10 de julho de 2026
DILIGÊNCIAS

ANS vai até sedes do Grupo São Francisco e Hapvida após denúncias de prescrição obrigatória do 'kit covid'

Por Heloísa Taveira | da Redação
| Tempo de leitura: 2 min
Reprodução/Grupo São Francisco
Hospital São Francisco em Ribeirão Preto

Nessa segunda-feira, 27, três colaboradores da Agência Nacional de Saúde Suplementar (ANS) estiveram na sede do Grupo São Francisco, em Ribeirão Preto. A operadora de planos de saúde Hapvida, dona do São Francisco, também foi alvo de diligências por conta de denúncias onde médicos acusam as redes de impedir autonomia e obrigá-los a prescrever o “kit covid”.

Três membros da Diretoria de Fiscalização da ANS estiveram na unidade de Ribeirão Preto para solicitar informações que precisam ser apresentadas dentro de um prazo de cinco dias úteis. De acordo com o Grupo São Francisco, “a companhia vai apresentar os dados solicitados e está certa de que as dúvidas serão plenamente esclarecidas”.

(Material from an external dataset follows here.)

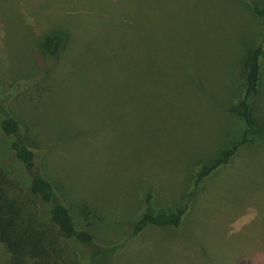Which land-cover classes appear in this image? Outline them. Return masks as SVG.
<instances>
[{"label": "rangeland", "instance_id": "rangeland-1", "mask_svg": "<svg viewBox=\"0 0 264 264\" xmlns=\"http://www.w3.org/2000/svg\"><path fill=\"white\" fill-rule=\"evenodd\" d=\"M256 6L264 0H0L2 107L49 147L38 167L57 186L82 182L118 220L89 252L123 242L148 190L154 211L184 201L192 172L242 137L245 57L263 32ZM59 31L72 39L44 92L60 125L51 135L29 85L43 37ZM249 103L260 137L203 182L182 227L146 229L108 251L109 264H264V72Z\"/></svg>", "mask_w": 264, "mask_h": 264}, {"label": "trees", "instance_id": "trees-1", "mask_svg": "<svg viewBox=\"0 0 264 264\" xmlns=\"http://www.w3.org/2000/svg\"><path fill=\"white\" fill-rule=\"evenodd\" d=\"M254 10L262 22L263 32L261 41L245 57V90L237 104V115L246 124L242 137L223 149L214 162L203 164L199 170L192 172L185 200L173 208L154 211L152 202L155 194L148 190L143 206L133 218L128 233L122 235L123 242H117L113 246L111 244L105 251L101 246L93 253L89 249L96 245V238L101 232H118V220L111 216L113 206H108V201L96 192L87 191L86 188H91L82 182L77 183V186L70 182L72 192L69 193L67 188L57 186L47 172L38 167L39 162L41 165L47 164V158L42 154L48 153L49 147L46 145L42 149L40 144L32 143L29 137L22 135L18 118L0 103L3 113L0 118V243L9 255L7 264H109L108 251L124 250L129 241L140 236L146 229L182 227L203 182L216 169L228 165L247 142L259 136L256 135L257 126L249 99L258 95L263 79L264 7L256 6ZM71 39L72 35L63 31L43 37L40 44L41 55L38 57L40 72L29 85L36 92L35 99L33 98L35 109L45 107L48 117L46 124L51 128V135H55V128L59 130L60 125L56 121L51 124L50 117L56 113L55 98L44 92ZM96 44L95 42V49ZM43 97L49 98L52 104H42ZM29 123L32 127L35 126L32 118ZM119 223L123 225L122 222Z\"/></svg>", "mask_w": 264, "mask_h": 264}]
</instances>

O Hospital Regional de Franca também faz parte do São Francisco e Hapvida. Mas não há informações de que as denúncias de que médicos foram obrigados a prescrever o “kit covid” - que não tem eficácia comprovada no tratamento contra o vírus -, se aplicam à unidade.

Polêmicas com o Hapvida
Segundo a agência de notícias Folhapress, recentemente, a Hapvida teria orientado médicos a não receitarem exames RT-PCR para pacientes com suspeita de covid. A reportagem teria tido acesso às mensagens de gestores da empresa que pediriam preferência ao exame do tipo sorológico (de sangue), mesmo que o PCR seja o mais indicado e confiável.

Um dos médicos, que atua em uma unidade do grupo em Fortaleza, afirmou à reportagem da Folhapress que a orientação é que o exame PCR só seja solicitado se o paciente exigir ou ameaçar fazer uma reclamação formal contra a rede.

Além da orientação, que influencia na autonomia do próprio médico, o Hapvida Saúde já esteve envolvido em outras polêmicas. Também apurado pela Folhapress, em maio de 202, a operadora demitiu um médico e ameaçou fazer o mesmo com outros profissionais que não prescrevessem hidroxicloroquina no tratamento de pessoas com covid ou suspeita da doença.